Treatments that are SECSy:  Safe, Easy, Cheap, and Sensible should be tried first, before you try anything from the RUDE group:  Risky, Unrealistic, Difficult, or Expensive.

The trouble is that most, if not all of conventional medicine falls more and more into the RUDE group because it’s so darn expensive.  So what I do becomes more and more SECSy every day.

So we progress forward on our never-ending quest for more evidence-based medicine.  But keep in mind that just because stenting your heart has five hundred more studies than eating a macrobiotic diet, maybe, just maybe, you should try the diet first.  Evidence doesn’t trump common sense.

In passing, Ms. Hurt trashes on two of my favorite things.  I would respond that drugs are simply overpriced, synthetic herbs with more side effects.  And homeopathics are harmless at worst, helpful much of the time.  Both are WAY more SECSy than the meds for ADHD.

Curr Psychiatry Rep. 2011 Oct;13(5):323-32.

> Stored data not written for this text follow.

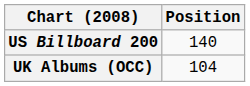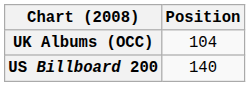rows swapped: UK Albums (OCC) <-> US Billboard 200
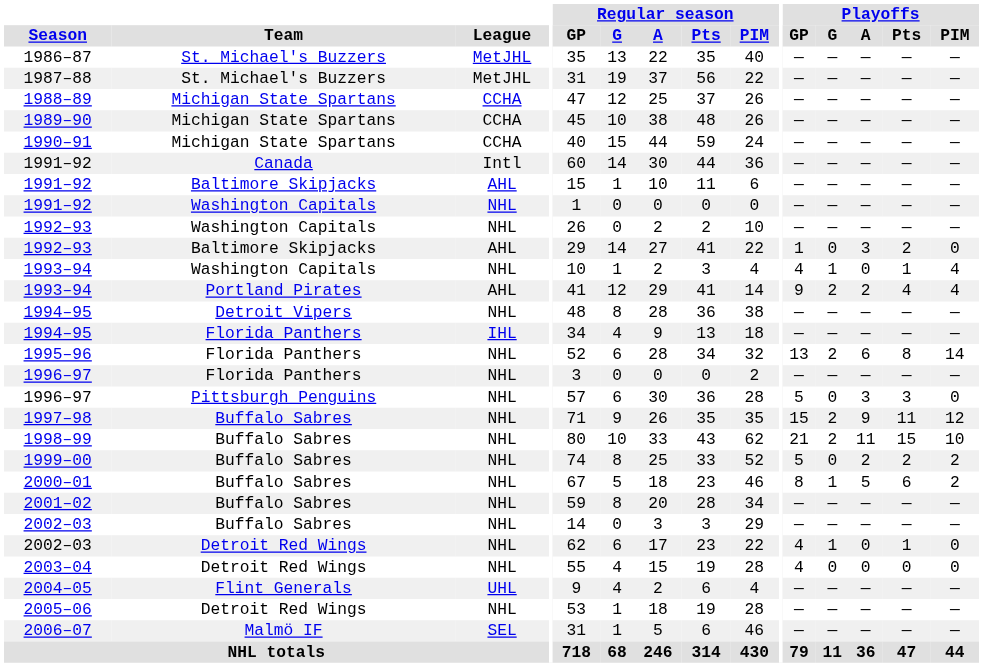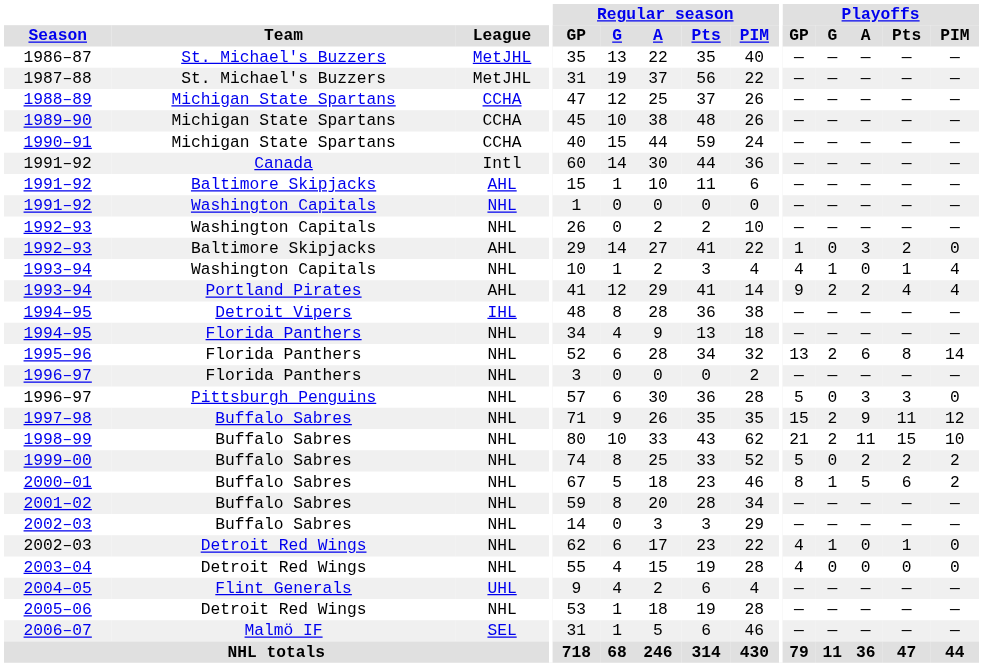1994–95 / Detroit Vipers | League: NHL -> IHL
1994–95 / Florida Panthers | League: IHL -> NHL
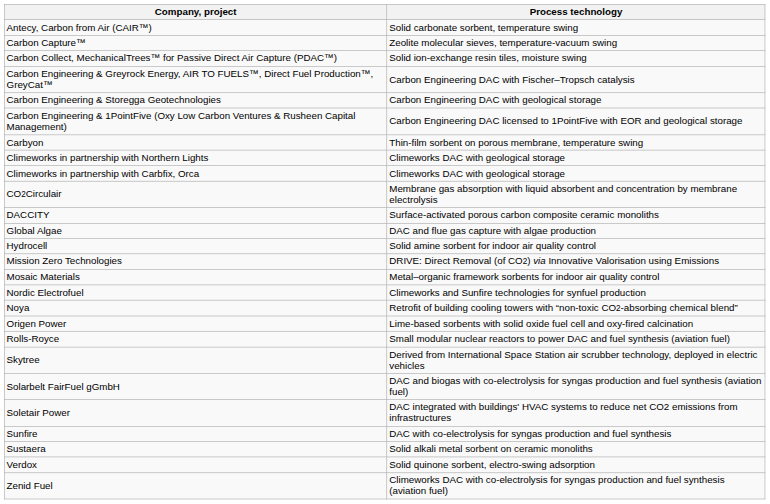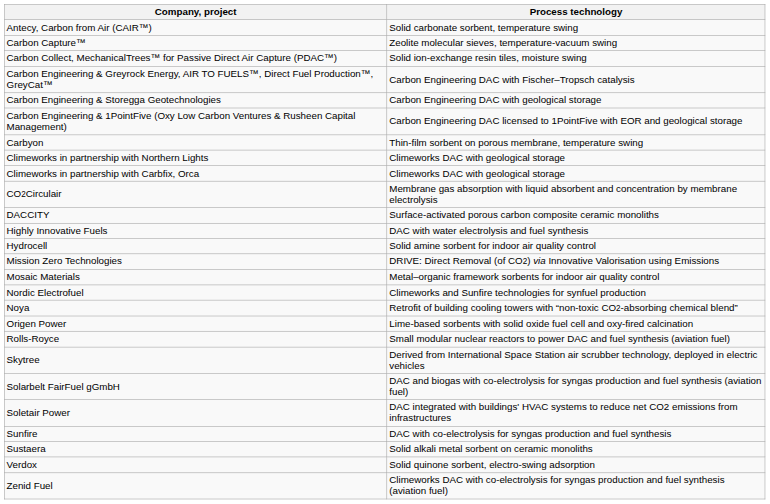- row: Global Algae | DAC and flue gas capture with algae production
+ row: Highly Innovative Fuels | DAC with water electrolysis and fuel synthesis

Dietary and nutritional treatments for attention-deficit/hyperactivity disorder: current research support and recommendations for practitioners.

Source

Nisonger Center, The Ohio State University, Columbus, OH 43210, USA. elizabeth.hurt@osumc.edu

Abstract

Evidence for dietary/nutritional treatments of attention-deficit/hyperactivity disorder (ADHD) varies widely, from double-blind, placebo-controlled trials to anecdotal. In guiding patients, clinicians can apply the SECS versus RUDE rule: treatments that are Safe, Easy, Cheap, and Sensible (SECS) require less evidence than those that are Risky, Unrealistic, Difficult, or Expensive (RUDE). Two nutritional treatments appear worth general consideration: Recommended Daily Allowance/Reference Daily Intake multivitamin/mineral supplements as a pediatric health intervention not specific to ADHD and essential fatty acids, especially a mix of eicosapentaenoic acid, docosahexaenoic acid, and γ-linolenic acid as an ADHD-specific intervention. Controlled studies support the elimination of artificial food dyes to reduce ADHD symptoms, but this treatment may be more applicable to the general pediatric population than to children with diagnosed ADHD. Mineral supplementation is indicated for those with documented deficiencies but is not supported for others with ADHD. Carnitine may have a role for inattention, but the evidence is limited. Dimethylaminoethanol probably has a small effect. Herbs, although “natural,” are actually crude drugs, which along with homeopathic treatments have little evidence of efficacy. Consequences of delayed proven treatments need consideration in the risk-benefit assessment of dietary/nutritional treatments.